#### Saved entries
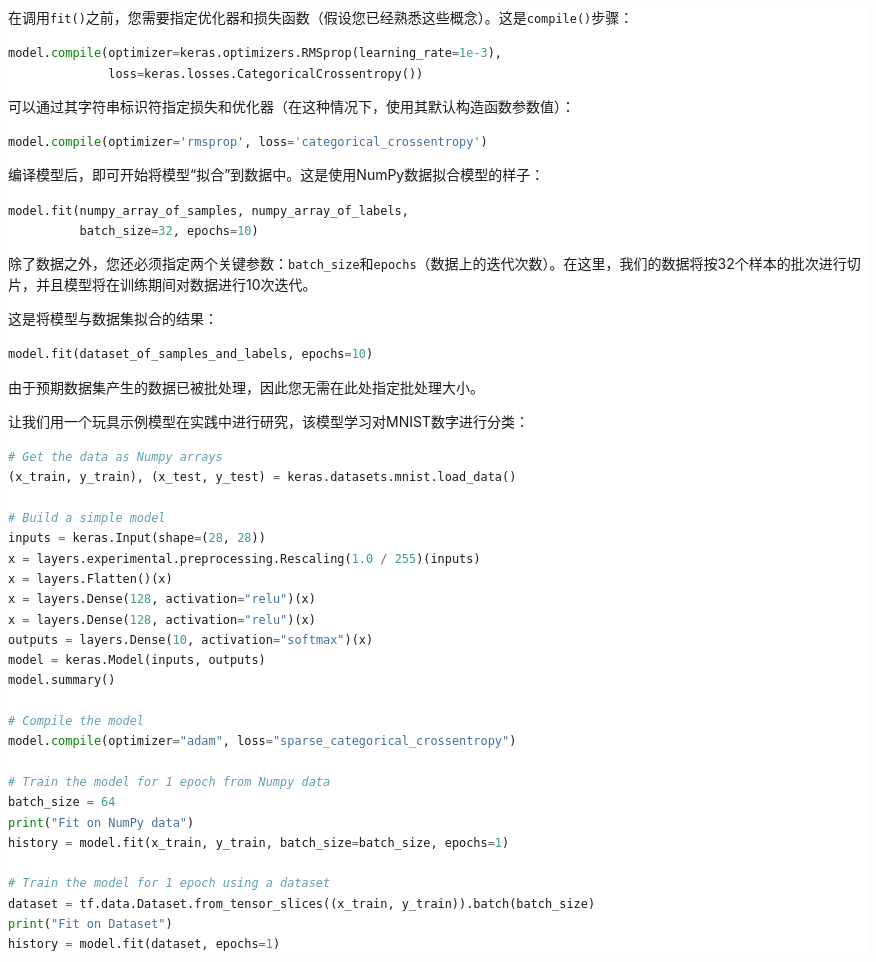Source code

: 在调用`fit()`之前，您需要指定优化器和损失函数（假设您已经熟悉这些概念）。这是`compile()`步骤：

```python
model.compile(optimizer=keras.optimizers.RMSprop(learning_rate=1e-3),
              loss=keras.losses.CategoricalCrossentropy())
```

可以通过其字符串标识符指定损失和优化器（在这种情况下，使用其默认构造函数参数值）：

```python
model.compile(optimizer='rmsprop', loss='categorical_crossentropy')
```

编译模型后，即可开始将模型“拟合”到数据中。这是使用NumPy数据拟合模型的样子：

```python
model.fit(numpy_array_of_samples, numpy_array_of_labels,
          batch_size=32, epochs=10)
```

除了数据之外，您还必须指定两个关键参数：`batch_size`和`epochs`（数据上的迭代次数）。在这里，我们的数据将按32个样本的批次进行切片，并且模型将在训练期间对数据进行10次迭代。

这是将模型与数据集拟合的结果：

```python
model.fit(dataset_of_samples_and_labels, epochs=10)
```

由于预期数据集产生的数据已被批处理，因此您无需在此处指定批处理大小。

让我们用一个玩具示例模型在实践中进行研究，该模型学习对MNIST数字进行分类：

```python
# Get the data as Numpy arrays
(x_train, y_train), (x_test, y_test) = keras.datasets.mnist.load_data()

# Build a simple model
inputs = keras.Input(shape=(28, 28))
x = layers.experimental.preprocessing.Rescaling(1.0 / 255)(inputs)
x = layers.Flatten()(x)
x = layers.Dense(128, activation="relu")(x)
x = layers.Dense(128, activation="relu")(x)
outputs = layers.Dense(10, activation="softmax")(x)
model = keras.Model(inputs, outputs)
model.summary()

# Compile the model
model.compile(optimizer="adam", loss="sparse_categorical_crossentropy")

# Train the model for 1 epoch from Numpy data
batch_size = 64
print("Fit on NumPy data")
history = model.fit(x_train, y_train, batch_size=batch_size, epochs=1)

# Train the model for 1 epoch using a dataset
dataset = tf.data.Dataset.from_tensor_slices((x_train, y_train)).batch(batch_size)
print("Fit on Dataset")
history = model.fit(dataset, epochs=1)
```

#### Task to carry out
Your answer should be a single number: the count of lines in the entries that hold the string "history".

#### Response to the exercise
2